この文では、テクスチャーのしっかりした和紙の豊かさを語り、漂白された西洋紙の味気なさを嘆く。そして、西洋では艶々とした光沢を好み、東洋では鈍い光の価値を重んずると続いていく。
“その他日用のあらゆる工藝品において、われ/\の好む色が闇の堆積したものなら、彼等の好むのは太陽光線の重なり合った色である。銀器や銅器でも、われらは錆の生ずるのを愛するが、彼等はそう云うものを不潔であり非衛生的であるとして、ピカピカに研き立てる。部屋の中もなるべく隈を作らないように、天井や周囲の壁を白っぽくする。”
これは西洋の進取的な精神が、既存のものを書き換えてもより良いものを求め、より明るく、清潔で“蔭”のない空間を欲するためでは、と谷崎は問うている。しかし現代日本を振り返れば、むしろ陰や錆や鈍りを排し、あらゆる不潔を嫌い、すべてを白くしたがっている。住宅でも回り縁や幅木をなくし、扉の取っ手やダウンライトのリムまでもなくし、ひたすらにフラットなものを求める傾向すらある。だからこそ『陰翳礼讃』が振り返られることがあるのだろうが、「陰をつくりましょう、楽しみましょう」という言葉が今、どれだけの人に届くだろうか。
ここからは、照明デザイナーの松下美紀さん(松下美紀照明設計事務所)に意見をうかがってみた。松下さんは本業の傍ら福岡女子大学大学院にて就学し、照明デザイン領域の研究で人間環境科学の博士号を2021年に取得。講義や本業でも光を言葉で伝えることの多い立場だ。
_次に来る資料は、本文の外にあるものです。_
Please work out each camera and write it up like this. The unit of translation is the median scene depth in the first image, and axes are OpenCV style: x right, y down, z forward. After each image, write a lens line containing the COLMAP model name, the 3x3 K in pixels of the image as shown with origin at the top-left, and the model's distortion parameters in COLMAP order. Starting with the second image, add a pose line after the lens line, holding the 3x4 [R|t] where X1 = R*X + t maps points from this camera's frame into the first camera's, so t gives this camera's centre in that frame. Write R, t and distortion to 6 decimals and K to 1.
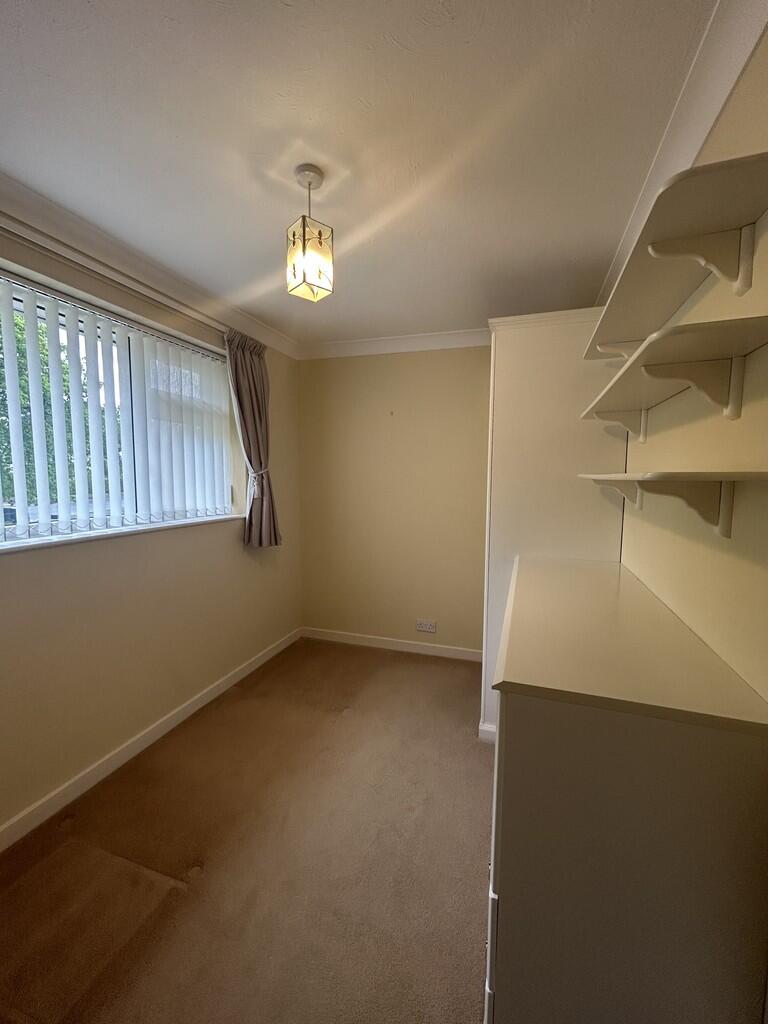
lens RADIAL K [[410.8, 0, 382.9], [0, 410.8, 508.8], [0, 0, 1]] dist [-0.003782, 0.000519]
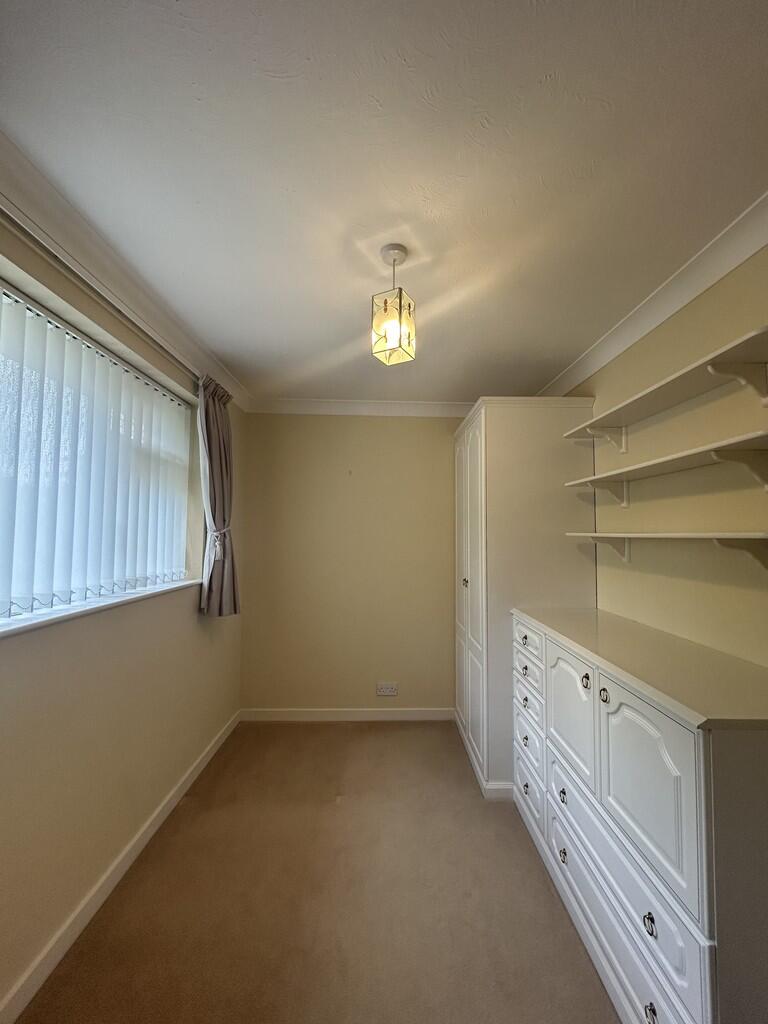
lens RADIAL K [[410.3, 0, 384.5], [0, 410.3, 509.5], [0, 0, 1]] dist [-0.016542, 0.006874]
pose [[0.944651, 0.018337, 0.327564, -0.269493], [0.027538, 0.990482, -0.134862, -0.005603], [-0.326920, 0.136418, 0.935154, 0.052837]]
「タイトルがいいですよね」と松下さんは言う。「『陰翳礼讃』という言葉に引っ張られて、とても深いこと、賢いことが書いてあるように思ってしまうという部分はあるんじゃないかな」と率直に話す。
「時代としても、西洋の文化がどんどん入ってきて、いろんなことが変わっていく中、日本的な文化を見直し、原点に戻らなくてはという流れだったと思うんです。だから、明かりをどう配(あしら)うか、どんな陰をつくるかという原点を見つめ直す上でとても参考になるし、私自身もいろいろなところでこの本に影響されて話をしているはず。今のように多様な器具も性能もないころから照明の仕事をしていましたから、何もない中でどう光をデザインするのかという意識は学びましたよ」
松下さんは、仕事をするチームの中で、詩や俳句をつくってイメージの共有をするという。デザイナーだけでなく、エンジニアもプログラマーもドロワーも、同じ言葉でそのデザインを語ることでプロジェクトがまとまりやすいという。
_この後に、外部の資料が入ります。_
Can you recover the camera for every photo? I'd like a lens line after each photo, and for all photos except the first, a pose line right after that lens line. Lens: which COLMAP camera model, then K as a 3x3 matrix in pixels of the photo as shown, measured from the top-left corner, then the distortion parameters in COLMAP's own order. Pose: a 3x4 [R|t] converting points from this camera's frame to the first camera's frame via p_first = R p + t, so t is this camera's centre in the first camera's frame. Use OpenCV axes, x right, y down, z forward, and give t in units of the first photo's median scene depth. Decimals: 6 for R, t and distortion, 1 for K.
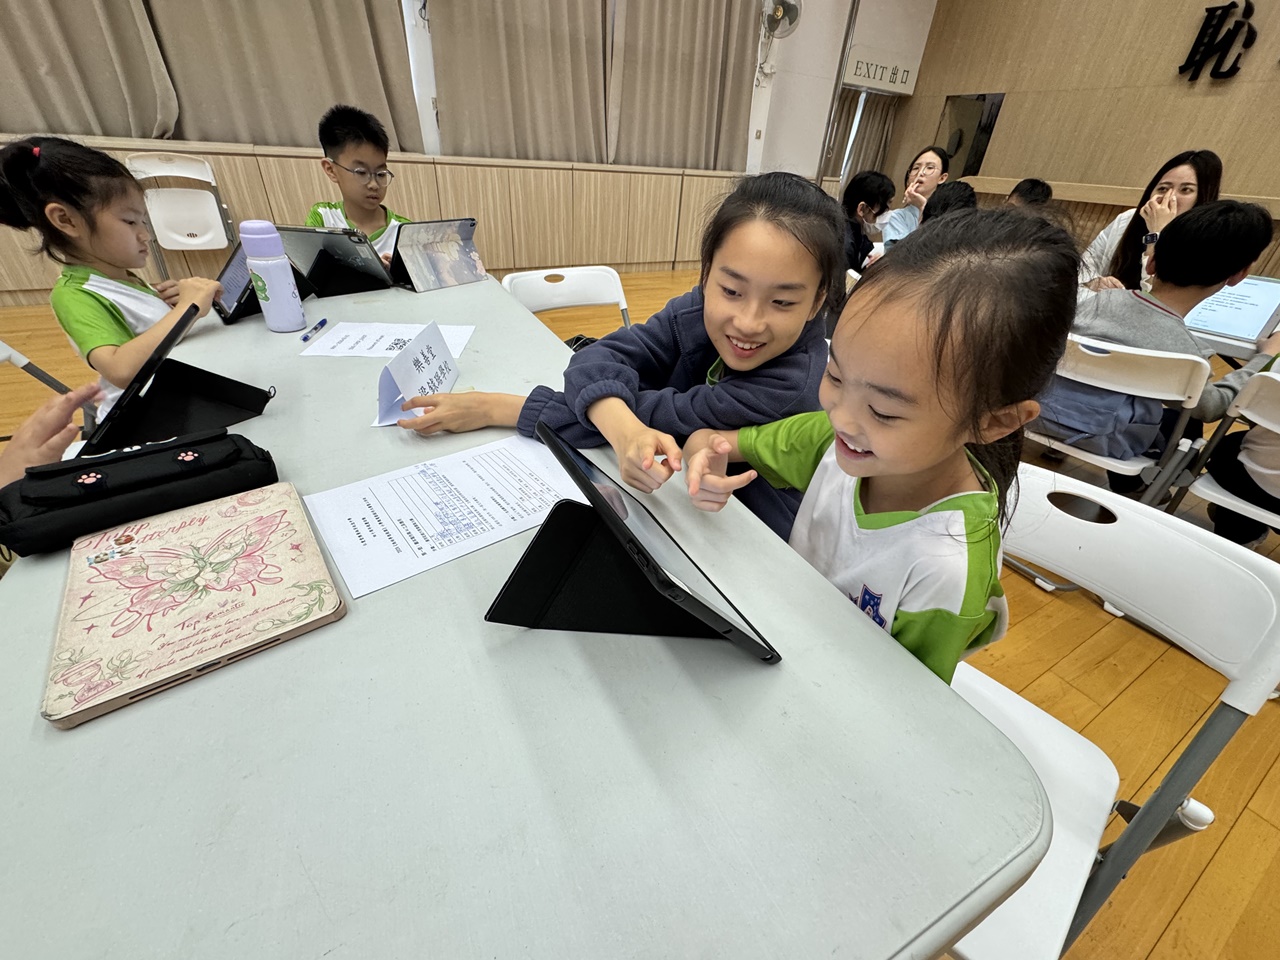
lens RADIAL K [[519.1, 0, 642.2], [0, 519.1, 482.6], [0, 0, 1]] dist [-0.006150, 0.000459]
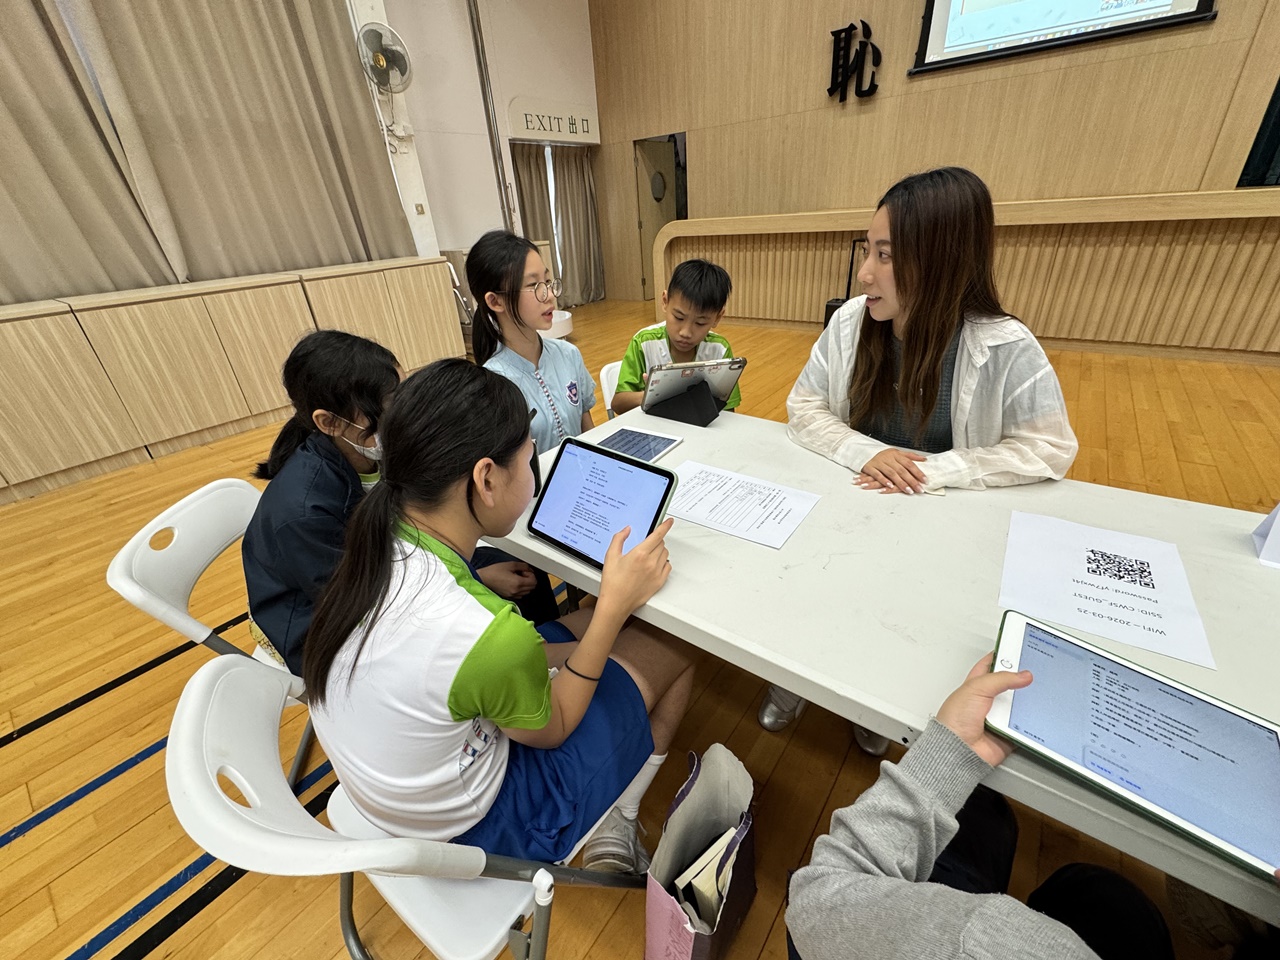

「文学と光ってとても密接だと思う。語彙やリテラシーを持っていないと照明って表現できない、伝えにくい、わかりにくい要素なんです。いろいろな人が言葉でその光を表すと、アイデアやイメージも膨らみます」
光にカタチはない。パースやCG、あるいは最新のVRデバイスですら光の体感を伝えるのは非常に難しい。かつ相対的で不確実な要素も多く、認知する人や環境によって同じ光も違うものになる。照明計画では照度や色温度、輝度など数字が盛んに使われる。ただ、数字はプロトコルでは有効でも、クライアントやユーザーに伝えるには適さない。だからこそ言葉の“性能”が重要なのだ。
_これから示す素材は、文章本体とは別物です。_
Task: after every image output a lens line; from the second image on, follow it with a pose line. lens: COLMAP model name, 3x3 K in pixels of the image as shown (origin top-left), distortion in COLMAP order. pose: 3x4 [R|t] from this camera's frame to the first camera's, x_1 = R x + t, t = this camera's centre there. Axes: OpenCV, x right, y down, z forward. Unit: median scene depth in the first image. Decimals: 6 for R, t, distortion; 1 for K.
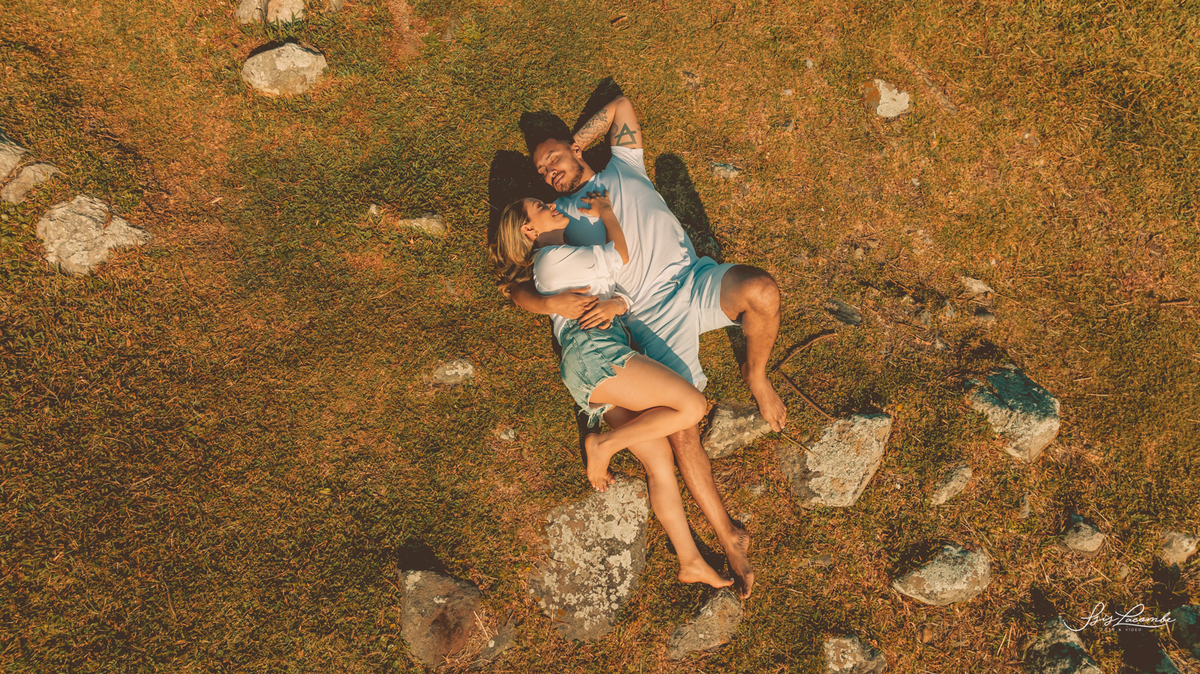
lens RADIAL K [[862.6, 0, 615.0], [0, 862.6, 337.5], [0, 0, 1]] dist [-0.014783, 0.001549]
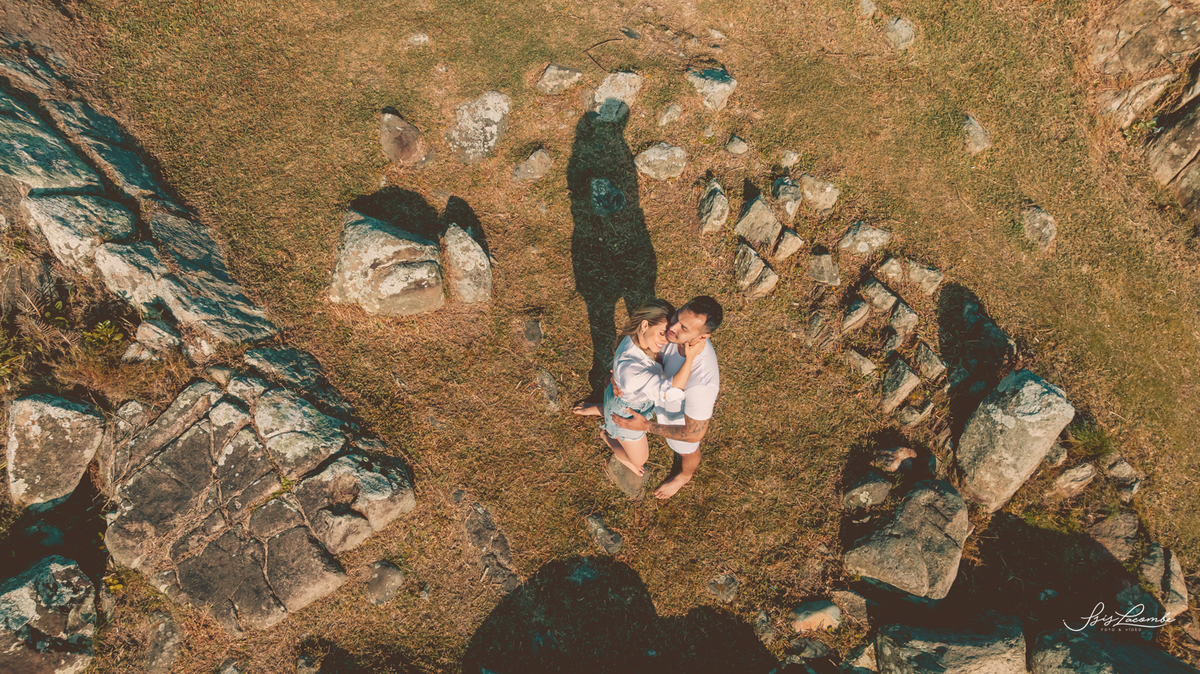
lens RADIAL K [[862.6, 0, 615.0], [0, 862.6, 337.5], [0, 0, 1]] dist [-0.014783, 0.001549]
pose [[0.995970, 0.073946, -0.050761, 0.411964], [-0.073275, 0.997200, 0.014959, 0.660308], [0.051725, -0.011179, 0.998599, -0.951931]]
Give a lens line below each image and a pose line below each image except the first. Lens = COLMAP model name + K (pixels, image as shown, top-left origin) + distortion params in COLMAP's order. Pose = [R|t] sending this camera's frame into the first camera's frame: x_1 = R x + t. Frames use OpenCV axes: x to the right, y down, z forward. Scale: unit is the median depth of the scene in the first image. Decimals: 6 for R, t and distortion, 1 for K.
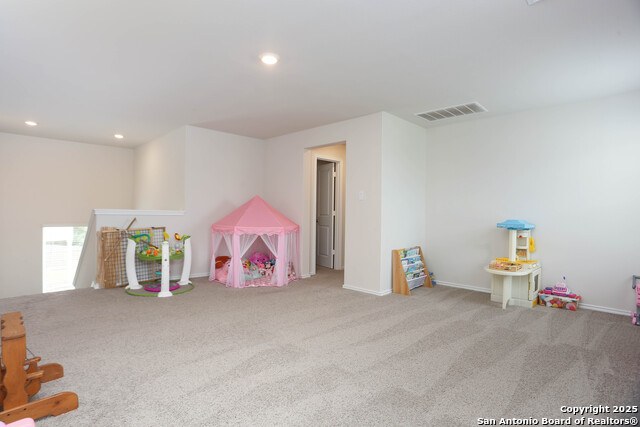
lens RADIAL K [[313.4, 0, 320.7], [0, 313.4, 213.8], [0, 0, 1]] dist [-0.044880, 0.000915]
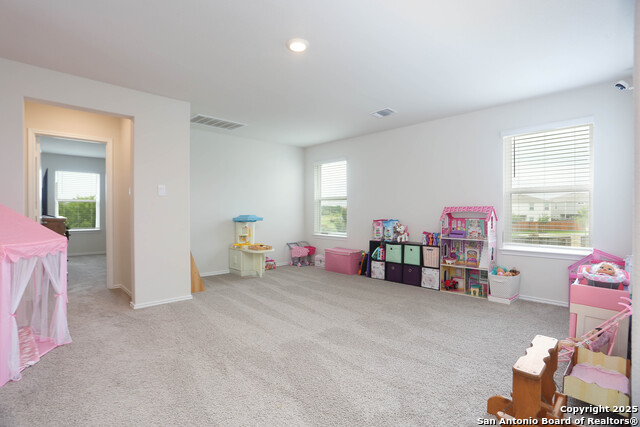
lens RADIAL K [[313.4, 0, 320.7], [0, 313.4, 213.8], [0, 0, 1]] dist [-0.044880, 0.000915]
pose [[0.043623, -0.022294, 0.998799, -0.747748], [-0.003004, 0.999744, 0.022447, -0.017985], [-0.999044, -0.003979, 0.043545, 0.583577]]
「(谷崎は)とても短いフレーズで光を上手く書き表していて、そういう意味でも参考になります」
そんな松下さんが印象に残っているフレーズは、これだ。
“美は物体にあるのではなく、物体と物体との作り出す陰翳のあや、明暗にあると考える。夜光の珠も暗中に置けば光彩を放つが、白日の下に曝せば宝石の魅力を失う如く、陰翳の作用を離れて美はないと思う。”
ずばり主題とも言えることが語られている。光に限らず、コントラストを生み出すことは美しいデザインの基本だ。松下さんが「本質を知るバイブル」というのも納得できる。
最後に谷崎の慧眼ぶりを示す一文を引用して終わりたい。
“何にしても今日の室内の照明は、書を読むとか、字を書くとか、針を運ぶとか云うことは最早問題でなく、専ら四隅の蔭を消すことに費されるようになったが、その考は少くとも日本家屋の美の観念とは両立しない。”
この文が書かれた90年前から、既に日本では明るさに飽き足らず、不必要なほど照らし始めていたことがわかる。そして現代でも、タスクアンドアンビエントや多灯分散と、あえてうたわれなければならないのが、日本の照明環境だ。谷崎に呆れられない暮らし方を今、できているだろうか。
1886-1965年。小説家。東京生まれ。永井荷風と出遭い、耽美的な作風で文壇で評価される。関東大震災後、関西へ移住し古典的、伝統的な日本美を志向した。